## Exercise goal
Word for word, transcribe the data below from the line with "555,605 554,617 569,619" to the line with "890,651 886,691 873,688", keeping both of those lines.

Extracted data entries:
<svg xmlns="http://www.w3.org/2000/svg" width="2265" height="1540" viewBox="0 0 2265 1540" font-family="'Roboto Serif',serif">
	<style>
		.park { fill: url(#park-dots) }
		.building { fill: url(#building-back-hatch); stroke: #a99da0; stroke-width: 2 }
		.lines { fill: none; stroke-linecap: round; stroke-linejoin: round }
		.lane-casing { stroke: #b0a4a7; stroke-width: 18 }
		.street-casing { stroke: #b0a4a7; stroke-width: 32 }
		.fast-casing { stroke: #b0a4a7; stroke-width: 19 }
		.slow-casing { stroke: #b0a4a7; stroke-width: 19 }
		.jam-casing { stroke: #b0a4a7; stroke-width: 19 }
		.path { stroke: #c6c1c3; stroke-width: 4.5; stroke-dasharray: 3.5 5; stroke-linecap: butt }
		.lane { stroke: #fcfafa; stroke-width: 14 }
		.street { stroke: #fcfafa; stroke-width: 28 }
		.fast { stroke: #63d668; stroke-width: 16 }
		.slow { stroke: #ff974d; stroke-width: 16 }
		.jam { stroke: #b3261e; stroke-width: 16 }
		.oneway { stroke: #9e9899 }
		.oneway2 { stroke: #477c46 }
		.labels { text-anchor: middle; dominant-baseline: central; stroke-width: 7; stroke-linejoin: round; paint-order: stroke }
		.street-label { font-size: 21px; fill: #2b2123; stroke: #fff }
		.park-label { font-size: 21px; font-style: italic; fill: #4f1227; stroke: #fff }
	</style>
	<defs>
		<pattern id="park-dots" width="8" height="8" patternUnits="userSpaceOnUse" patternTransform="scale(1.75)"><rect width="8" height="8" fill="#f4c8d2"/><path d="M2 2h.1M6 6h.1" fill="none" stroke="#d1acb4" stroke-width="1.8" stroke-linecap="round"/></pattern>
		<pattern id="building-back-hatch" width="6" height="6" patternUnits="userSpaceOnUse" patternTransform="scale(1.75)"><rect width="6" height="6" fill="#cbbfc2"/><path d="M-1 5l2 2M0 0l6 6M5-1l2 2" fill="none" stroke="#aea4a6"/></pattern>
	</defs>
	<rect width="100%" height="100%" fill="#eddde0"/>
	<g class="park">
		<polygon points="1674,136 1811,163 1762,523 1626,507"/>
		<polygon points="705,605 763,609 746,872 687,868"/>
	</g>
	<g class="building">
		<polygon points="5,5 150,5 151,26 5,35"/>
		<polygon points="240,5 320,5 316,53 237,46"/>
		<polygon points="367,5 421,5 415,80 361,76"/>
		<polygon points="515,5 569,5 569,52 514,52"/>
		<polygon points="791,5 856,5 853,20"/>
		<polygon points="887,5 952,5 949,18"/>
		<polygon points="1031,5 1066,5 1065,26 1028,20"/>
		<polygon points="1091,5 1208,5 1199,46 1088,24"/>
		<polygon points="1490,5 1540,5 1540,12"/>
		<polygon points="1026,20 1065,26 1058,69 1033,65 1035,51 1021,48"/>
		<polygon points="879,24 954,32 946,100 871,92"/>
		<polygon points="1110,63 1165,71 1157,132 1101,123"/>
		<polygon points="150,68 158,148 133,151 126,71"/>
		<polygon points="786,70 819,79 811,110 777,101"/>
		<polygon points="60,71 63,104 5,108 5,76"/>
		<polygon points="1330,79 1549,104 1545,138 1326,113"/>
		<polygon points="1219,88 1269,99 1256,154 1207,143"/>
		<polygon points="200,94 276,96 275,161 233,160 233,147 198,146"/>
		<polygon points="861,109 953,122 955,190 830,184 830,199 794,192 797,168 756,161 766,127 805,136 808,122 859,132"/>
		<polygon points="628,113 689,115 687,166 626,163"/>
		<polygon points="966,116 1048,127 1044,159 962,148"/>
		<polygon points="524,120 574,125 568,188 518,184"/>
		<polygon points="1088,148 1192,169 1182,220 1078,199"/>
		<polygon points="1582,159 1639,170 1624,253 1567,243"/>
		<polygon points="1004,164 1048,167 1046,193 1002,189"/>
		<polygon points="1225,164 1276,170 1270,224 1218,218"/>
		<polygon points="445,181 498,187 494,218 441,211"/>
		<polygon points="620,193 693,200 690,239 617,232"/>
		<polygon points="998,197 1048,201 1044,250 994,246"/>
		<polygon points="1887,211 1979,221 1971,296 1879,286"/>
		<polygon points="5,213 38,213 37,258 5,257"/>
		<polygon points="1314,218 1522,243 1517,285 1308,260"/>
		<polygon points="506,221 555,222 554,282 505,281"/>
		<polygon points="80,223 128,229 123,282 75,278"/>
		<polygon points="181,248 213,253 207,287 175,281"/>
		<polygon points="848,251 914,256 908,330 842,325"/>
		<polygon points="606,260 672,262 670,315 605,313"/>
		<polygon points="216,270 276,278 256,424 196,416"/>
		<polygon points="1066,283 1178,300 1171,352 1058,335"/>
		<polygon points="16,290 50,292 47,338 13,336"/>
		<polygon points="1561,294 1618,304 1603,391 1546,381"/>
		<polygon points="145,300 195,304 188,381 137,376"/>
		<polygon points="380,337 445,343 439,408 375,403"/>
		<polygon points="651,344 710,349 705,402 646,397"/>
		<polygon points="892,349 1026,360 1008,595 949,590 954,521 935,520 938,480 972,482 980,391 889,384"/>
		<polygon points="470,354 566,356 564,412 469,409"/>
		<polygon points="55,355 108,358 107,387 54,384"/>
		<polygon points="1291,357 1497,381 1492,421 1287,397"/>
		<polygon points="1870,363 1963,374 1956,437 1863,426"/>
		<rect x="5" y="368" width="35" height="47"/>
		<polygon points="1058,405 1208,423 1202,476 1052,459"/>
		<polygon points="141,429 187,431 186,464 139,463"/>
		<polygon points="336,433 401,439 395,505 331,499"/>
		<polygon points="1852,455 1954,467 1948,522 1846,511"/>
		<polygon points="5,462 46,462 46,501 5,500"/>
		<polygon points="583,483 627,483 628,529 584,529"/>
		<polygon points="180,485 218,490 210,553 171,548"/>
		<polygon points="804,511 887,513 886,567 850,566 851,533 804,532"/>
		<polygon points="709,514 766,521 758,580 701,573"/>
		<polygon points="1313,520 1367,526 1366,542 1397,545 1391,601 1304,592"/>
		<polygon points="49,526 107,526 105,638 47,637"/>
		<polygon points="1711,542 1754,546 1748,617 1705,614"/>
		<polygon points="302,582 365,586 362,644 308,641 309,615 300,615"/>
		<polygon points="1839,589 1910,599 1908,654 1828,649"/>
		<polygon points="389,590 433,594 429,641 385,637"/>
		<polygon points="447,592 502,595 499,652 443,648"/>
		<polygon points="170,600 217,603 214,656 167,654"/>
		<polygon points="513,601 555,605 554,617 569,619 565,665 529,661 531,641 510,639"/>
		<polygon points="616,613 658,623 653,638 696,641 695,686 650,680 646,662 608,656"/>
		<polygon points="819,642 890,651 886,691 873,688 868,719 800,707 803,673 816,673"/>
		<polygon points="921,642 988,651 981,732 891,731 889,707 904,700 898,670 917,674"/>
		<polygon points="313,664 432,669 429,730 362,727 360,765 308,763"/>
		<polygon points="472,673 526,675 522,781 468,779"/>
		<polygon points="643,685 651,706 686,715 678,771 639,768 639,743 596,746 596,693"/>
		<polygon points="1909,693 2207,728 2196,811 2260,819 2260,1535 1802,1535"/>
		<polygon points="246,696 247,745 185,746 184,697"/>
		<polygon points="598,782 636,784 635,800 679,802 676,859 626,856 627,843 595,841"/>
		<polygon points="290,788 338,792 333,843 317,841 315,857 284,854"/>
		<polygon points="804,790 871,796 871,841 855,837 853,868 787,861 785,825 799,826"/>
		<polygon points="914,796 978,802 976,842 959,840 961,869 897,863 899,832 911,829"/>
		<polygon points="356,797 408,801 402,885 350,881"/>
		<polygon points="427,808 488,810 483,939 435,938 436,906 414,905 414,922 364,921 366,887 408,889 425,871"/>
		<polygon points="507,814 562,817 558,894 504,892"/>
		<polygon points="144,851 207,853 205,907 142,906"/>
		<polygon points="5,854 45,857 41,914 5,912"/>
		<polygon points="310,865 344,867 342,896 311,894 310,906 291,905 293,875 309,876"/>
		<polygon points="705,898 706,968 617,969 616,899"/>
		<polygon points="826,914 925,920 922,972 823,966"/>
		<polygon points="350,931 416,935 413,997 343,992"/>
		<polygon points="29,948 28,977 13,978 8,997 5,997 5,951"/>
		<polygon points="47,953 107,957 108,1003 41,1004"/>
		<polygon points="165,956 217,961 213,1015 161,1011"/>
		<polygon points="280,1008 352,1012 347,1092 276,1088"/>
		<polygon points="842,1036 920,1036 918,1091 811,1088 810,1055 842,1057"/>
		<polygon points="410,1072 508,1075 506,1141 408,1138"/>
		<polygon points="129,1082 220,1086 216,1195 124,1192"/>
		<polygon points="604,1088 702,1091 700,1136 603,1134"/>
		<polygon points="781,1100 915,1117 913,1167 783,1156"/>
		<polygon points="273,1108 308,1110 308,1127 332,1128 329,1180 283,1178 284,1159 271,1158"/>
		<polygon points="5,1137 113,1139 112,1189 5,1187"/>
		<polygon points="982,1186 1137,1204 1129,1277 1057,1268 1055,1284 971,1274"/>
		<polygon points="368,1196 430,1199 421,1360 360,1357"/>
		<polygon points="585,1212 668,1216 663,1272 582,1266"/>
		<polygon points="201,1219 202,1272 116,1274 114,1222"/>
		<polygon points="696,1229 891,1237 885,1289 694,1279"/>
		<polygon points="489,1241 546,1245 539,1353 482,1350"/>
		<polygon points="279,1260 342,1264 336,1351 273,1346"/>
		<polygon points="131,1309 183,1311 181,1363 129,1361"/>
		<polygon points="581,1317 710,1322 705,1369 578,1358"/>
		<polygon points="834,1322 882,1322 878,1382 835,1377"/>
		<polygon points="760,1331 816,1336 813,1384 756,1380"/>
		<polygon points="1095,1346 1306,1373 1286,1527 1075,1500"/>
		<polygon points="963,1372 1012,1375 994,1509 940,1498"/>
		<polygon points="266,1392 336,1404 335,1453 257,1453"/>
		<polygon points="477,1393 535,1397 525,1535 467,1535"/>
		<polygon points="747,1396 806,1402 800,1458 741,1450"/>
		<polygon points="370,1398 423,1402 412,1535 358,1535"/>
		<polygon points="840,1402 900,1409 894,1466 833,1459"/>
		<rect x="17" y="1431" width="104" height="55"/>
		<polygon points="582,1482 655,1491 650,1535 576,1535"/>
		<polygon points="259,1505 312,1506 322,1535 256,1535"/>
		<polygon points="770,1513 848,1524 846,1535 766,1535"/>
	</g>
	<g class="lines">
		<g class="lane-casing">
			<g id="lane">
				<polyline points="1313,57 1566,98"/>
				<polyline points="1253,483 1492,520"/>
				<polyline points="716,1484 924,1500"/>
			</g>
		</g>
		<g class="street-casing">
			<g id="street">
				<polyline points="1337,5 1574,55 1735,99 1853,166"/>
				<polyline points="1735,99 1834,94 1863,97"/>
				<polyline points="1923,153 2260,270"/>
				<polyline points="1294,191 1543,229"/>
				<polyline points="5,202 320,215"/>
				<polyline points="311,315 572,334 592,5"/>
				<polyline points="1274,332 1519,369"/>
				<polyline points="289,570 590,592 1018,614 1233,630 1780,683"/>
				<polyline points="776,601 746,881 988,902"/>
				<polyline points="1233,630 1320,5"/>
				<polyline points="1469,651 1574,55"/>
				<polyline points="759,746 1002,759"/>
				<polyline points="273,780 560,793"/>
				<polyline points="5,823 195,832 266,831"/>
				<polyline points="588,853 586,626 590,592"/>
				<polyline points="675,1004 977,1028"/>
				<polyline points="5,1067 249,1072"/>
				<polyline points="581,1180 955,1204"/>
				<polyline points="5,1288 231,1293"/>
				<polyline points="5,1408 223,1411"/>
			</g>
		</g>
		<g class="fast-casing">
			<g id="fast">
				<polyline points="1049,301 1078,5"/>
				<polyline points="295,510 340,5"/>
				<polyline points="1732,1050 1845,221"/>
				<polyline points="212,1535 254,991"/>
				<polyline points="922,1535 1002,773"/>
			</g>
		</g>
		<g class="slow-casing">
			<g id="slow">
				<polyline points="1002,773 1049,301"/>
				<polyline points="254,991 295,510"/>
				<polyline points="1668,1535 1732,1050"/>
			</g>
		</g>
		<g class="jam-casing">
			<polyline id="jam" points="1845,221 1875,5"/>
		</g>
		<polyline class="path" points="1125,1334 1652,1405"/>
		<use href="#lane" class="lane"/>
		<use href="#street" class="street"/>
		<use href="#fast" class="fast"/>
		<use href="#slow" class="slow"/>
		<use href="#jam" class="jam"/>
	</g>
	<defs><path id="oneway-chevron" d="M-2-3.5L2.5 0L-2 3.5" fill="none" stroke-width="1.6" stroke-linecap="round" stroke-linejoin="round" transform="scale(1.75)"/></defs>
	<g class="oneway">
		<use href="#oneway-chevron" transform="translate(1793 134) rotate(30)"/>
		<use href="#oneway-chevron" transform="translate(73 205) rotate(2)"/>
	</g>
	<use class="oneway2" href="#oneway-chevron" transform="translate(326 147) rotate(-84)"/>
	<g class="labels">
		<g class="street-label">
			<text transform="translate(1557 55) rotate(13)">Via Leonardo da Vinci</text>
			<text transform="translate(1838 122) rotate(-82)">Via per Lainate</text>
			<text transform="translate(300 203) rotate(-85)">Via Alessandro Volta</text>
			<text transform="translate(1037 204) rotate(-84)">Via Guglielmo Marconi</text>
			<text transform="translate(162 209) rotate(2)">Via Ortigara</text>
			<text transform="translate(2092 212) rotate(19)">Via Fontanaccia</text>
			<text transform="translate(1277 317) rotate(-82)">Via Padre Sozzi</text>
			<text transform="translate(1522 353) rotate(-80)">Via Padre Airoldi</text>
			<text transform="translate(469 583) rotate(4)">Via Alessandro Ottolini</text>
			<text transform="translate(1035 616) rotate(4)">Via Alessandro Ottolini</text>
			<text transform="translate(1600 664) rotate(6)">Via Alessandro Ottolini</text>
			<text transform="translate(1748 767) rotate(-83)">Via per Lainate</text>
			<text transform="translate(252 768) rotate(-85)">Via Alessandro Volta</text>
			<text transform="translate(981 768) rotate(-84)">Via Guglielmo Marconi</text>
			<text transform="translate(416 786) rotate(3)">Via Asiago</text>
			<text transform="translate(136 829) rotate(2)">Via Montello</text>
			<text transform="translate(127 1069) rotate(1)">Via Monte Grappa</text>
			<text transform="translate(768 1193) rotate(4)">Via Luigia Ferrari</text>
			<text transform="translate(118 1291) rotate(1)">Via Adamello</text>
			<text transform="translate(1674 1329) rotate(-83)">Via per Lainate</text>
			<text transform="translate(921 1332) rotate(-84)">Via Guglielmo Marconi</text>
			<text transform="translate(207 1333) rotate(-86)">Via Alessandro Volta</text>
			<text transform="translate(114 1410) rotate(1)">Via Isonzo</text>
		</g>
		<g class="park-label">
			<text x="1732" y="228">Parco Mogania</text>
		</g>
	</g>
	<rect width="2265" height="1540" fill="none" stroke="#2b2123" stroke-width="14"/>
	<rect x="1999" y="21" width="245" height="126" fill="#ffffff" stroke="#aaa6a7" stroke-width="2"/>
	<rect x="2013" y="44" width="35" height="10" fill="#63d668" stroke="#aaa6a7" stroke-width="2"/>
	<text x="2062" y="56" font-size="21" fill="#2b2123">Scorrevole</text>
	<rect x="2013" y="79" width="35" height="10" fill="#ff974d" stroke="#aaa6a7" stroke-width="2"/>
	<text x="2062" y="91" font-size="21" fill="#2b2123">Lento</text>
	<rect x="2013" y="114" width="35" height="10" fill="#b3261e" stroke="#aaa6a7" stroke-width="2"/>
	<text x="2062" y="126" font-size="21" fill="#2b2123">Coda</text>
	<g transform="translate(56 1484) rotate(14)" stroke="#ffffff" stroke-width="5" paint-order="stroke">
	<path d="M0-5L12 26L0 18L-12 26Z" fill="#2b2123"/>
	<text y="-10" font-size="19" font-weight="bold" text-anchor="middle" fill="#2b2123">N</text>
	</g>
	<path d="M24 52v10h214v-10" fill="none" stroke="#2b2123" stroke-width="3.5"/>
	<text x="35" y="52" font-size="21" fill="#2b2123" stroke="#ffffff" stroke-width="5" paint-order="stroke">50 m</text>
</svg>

## Exercise response
		<polygon points="513,601 555,605 554,617 569,619 565,665 529,661 531,641 510,639"/>
		<polygon points="616,613 658,623 653,638 696,641 695,686 650,680 646,662 608,656"/>
		<polygon points="819,642 890,651 886,691 873,688 868,719 800,707 803,673 816,673"/>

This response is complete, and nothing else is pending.